WASHINGTON — Under a recent deal signed with the U.S. Space Development Agency, Capella Space will attempt to connect one of the company’s imaging satellites to SDA’s network of satellites in low Earth orbit.
Establishing data pipes in space for commercial imagery providers to pass data to government customers could be a win-win, SDA Director Derek Tournear said Nov. 16 at a Center for Strategic and International Studies event.
This would benefit military users who want to tap into the commercial Earth observation imagery marketplace, said Tournear, For the industry, “it gives them a completely new path to market.”
Capella’s and SDA’s satellites will be connected via a Mynaric laser communications terminal. “We’re working with them so that they can plug in directly into our transport layer,” said Tournear.

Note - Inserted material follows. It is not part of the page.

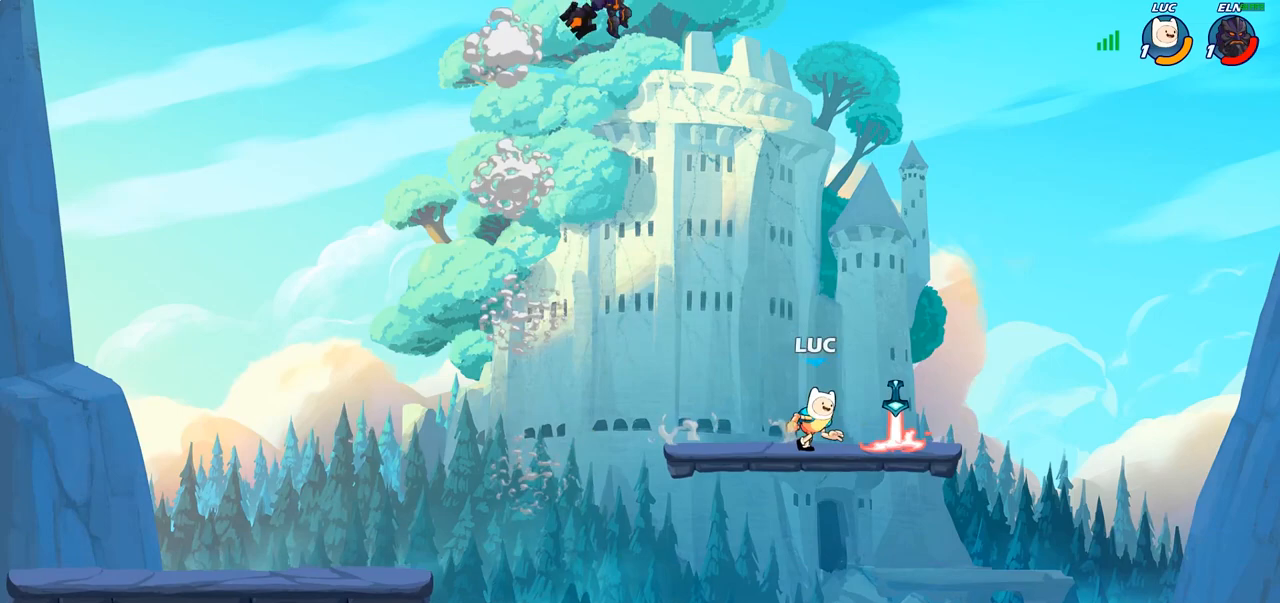
{"buttons": [], "left_stick": "down-left", "right_stick": "center", "events": [[67, "R1", "down"], [67, "left_stick", "up"], [133, "R1", "up"], [133, "left_stick", "left"], [200, "left_stick", "down-left"], [250, "R2", "down"], [500, "R2", "up"]]}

The imagery provided by Capella is from synthetic aperture radar (SAR) satellites. Tournear said SDA would like to sign similar deals with other suppliers of various types of imagery. “We would love to do that with all commercial providers,” he said. “Obviously there’s a lot of security constraints there, and we have to figure out the right way to make that handshake and make that work.”
To do business with SDA, imagery providers will have to install SDA-approved optical inter-satellite links on their satellites. The data would be passed to SDA’s Transport Layer, a mesh network of communications satellites in low Earth orbit projected to start launching in 2022.
This gives industry the option of sending data “directly into the Transport Layer, directly to the user, it’s another offering that they can use to sell their data,” Tournear said. Military customers “would pay that commercial company either by the data stream or have some kind of subscription service.”